* **PROBLEM TO WORK ON**: Check each line of the entries below for the string "player"; copy every line where it appears.

* **GIVEN RECORDS**:
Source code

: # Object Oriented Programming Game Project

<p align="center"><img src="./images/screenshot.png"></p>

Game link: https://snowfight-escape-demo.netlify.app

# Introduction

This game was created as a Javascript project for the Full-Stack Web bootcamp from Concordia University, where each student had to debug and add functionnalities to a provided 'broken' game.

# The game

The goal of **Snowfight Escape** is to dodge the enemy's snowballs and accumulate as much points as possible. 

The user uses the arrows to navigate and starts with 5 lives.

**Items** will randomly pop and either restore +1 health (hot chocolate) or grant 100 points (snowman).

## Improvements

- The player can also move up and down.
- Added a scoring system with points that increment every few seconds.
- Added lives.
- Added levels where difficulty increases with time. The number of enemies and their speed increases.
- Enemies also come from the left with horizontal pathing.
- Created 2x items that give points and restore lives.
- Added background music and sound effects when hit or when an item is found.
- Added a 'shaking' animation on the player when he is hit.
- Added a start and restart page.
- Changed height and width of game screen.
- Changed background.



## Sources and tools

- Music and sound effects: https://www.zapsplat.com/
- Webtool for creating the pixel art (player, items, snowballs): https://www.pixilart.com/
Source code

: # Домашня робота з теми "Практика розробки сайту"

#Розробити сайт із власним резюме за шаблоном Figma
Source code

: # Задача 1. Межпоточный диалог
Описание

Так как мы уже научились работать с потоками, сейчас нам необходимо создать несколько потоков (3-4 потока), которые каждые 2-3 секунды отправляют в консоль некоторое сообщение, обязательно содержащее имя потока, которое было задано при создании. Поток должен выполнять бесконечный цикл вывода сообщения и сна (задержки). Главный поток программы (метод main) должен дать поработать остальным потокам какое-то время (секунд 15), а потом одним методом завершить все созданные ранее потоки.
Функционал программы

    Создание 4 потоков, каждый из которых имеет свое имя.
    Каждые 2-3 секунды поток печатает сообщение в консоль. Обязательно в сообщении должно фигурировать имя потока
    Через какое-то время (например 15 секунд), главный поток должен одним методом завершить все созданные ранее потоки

* **TASK ANSWER**:
- The player can also move up and down.
- Added a 'shaking' animation on the player when he is hit.
- Webtool for creating the pixel art (player, items, snowballs): https://www.pixilart.com/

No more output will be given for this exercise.